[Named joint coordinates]

▼

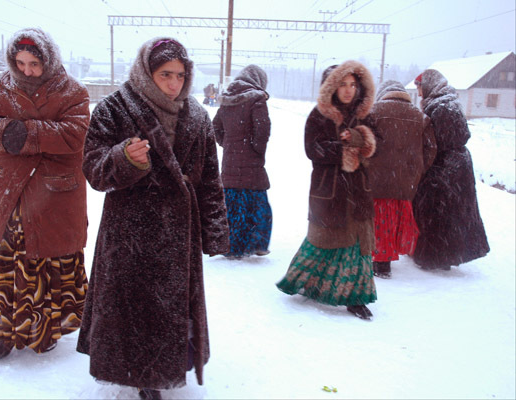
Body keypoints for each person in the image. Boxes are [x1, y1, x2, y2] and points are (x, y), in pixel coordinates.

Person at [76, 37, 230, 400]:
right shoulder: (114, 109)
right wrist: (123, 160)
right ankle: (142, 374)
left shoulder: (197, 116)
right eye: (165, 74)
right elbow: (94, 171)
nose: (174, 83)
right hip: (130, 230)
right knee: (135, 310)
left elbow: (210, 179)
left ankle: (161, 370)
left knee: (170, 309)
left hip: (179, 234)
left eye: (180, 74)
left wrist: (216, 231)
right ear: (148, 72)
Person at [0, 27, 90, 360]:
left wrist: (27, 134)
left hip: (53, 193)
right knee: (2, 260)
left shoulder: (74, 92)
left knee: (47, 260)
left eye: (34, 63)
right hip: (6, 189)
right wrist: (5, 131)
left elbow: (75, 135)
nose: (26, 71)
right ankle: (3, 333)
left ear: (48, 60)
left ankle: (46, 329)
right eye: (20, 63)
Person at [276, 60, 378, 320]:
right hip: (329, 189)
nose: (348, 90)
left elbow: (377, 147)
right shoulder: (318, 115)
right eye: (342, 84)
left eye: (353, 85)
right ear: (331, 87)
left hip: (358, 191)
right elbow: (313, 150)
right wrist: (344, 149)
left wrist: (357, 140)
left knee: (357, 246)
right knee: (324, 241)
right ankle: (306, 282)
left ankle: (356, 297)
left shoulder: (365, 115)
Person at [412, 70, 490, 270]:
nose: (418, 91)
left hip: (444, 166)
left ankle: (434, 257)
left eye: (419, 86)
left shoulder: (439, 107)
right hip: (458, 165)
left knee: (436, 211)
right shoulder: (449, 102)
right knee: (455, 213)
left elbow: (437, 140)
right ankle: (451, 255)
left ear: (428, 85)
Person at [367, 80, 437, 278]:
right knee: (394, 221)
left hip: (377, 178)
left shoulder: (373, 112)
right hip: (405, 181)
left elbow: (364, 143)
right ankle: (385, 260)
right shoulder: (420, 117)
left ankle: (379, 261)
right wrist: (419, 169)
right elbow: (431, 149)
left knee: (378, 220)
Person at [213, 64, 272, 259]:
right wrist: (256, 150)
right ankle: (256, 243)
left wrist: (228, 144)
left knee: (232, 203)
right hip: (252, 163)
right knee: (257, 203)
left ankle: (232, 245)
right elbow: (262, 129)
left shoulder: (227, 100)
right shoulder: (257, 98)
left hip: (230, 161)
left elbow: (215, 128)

▲
▼

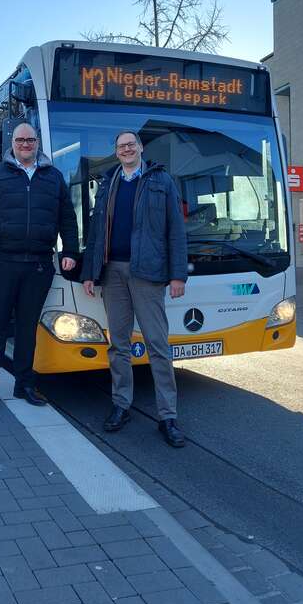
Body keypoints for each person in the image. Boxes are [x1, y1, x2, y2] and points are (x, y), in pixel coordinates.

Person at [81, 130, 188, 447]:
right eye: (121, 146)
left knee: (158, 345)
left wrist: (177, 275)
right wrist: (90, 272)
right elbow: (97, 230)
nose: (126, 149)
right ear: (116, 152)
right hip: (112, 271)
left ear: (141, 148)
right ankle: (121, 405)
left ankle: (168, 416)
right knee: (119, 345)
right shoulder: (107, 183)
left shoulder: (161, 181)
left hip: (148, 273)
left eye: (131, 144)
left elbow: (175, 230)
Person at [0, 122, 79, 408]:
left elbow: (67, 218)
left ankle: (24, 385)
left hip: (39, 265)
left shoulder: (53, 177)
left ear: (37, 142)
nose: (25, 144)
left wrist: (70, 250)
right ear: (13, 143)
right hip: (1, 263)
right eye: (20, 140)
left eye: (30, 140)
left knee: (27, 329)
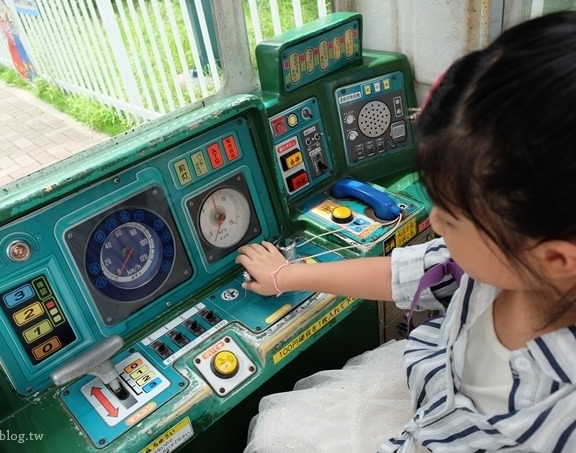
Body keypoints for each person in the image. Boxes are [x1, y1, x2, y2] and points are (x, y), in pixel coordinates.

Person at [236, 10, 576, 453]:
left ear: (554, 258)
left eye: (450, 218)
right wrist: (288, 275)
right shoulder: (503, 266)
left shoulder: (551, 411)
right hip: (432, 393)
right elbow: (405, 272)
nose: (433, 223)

▲
▼

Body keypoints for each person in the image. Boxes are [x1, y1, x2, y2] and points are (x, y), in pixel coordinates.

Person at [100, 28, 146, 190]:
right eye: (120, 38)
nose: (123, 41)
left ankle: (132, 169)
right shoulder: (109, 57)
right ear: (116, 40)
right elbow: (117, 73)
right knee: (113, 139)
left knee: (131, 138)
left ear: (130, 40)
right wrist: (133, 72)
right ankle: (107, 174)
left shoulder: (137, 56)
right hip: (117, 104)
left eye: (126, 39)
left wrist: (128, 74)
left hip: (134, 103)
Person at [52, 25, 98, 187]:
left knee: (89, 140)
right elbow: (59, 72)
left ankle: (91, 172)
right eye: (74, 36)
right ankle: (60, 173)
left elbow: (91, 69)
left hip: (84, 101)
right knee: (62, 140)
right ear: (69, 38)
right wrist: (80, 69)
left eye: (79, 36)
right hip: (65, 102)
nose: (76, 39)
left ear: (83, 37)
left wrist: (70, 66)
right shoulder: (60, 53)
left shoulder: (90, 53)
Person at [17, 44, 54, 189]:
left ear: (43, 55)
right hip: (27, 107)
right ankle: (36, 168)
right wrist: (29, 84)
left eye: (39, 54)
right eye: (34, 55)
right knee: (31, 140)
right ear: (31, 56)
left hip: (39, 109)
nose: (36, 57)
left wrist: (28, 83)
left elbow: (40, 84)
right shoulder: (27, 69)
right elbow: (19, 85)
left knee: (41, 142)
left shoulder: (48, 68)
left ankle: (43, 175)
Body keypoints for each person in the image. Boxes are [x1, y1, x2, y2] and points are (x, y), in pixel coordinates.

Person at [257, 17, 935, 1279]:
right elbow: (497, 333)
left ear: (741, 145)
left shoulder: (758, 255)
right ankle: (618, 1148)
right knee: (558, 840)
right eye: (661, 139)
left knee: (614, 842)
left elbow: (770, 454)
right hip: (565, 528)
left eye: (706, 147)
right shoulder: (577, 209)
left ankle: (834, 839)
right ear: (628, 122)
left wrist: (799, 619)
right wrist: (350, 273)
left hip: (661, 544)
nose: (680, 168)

▲

_What you will do_.
Reproduce, word for word and in full, only the lines above that start at the line with "left knee: (47, 260)" and run through the line with "left wrist: (228, 144)", both ends included.

_Output for this exercise_.
left knee: (47, 260)
left eye: (34, 63)
right hip: (6, 189)
right wrist: (5, 131)
left elbow: (75, 135)
nose: (26, 71)
right ankle: (3, 333)
left ear: (48, 60)
left ankle: (46, 329)
right eye: (20, 63)
Person at [276, 60, 378, 320]:
right hip: (329, 189)
nose: (348, 90)
left elbow: (377, 147)
right shoulder: (318, 115)
right eye: (342, 84)
left eye: (353, 85)
right ear: (331, 87)
left hip: (358, 191)
right elbow: (313, 150)
right wrist: (344, 149)
left wrist: (357, 140)
left knee: (357, 246)
right knee: (324, 241)
right ankle: (306, 282)
left ankle: (356, 297)
left shoulder: (365, 115)
Person at [412, 70, 490, 270]:
nose: (418, 91)
left hip: (444, 166)
left ankle: (434, 257)
left eye: (419, 86)
left shoulder: (439, 107)
right hip: (458, 165)
left knee: (436, 211)
right shoulder: (449, 102)
right knee: (455, 213)
left elbow: (437, 140)
right ankle: (451, 255)
left ear: (428, 85)
Person at [367, 80, 437, 278]:
right knee: (394, 221)
left hip: (377, 178)
left shoulder: (373, 112)
right hip: (405, 181)
left elbow: (364, 143)
right ankle: (385, 260)
right shoulder: (420, 117)
left ankle: (379, 261)
right wrist: (419, 169)
right elbow: (431, 149)
left knee: (378, 220)
Person at [213, 64, 272, 259]:
right wrist: (256, 150)
right ankle: (256, 243)
left wrist: (228, 144)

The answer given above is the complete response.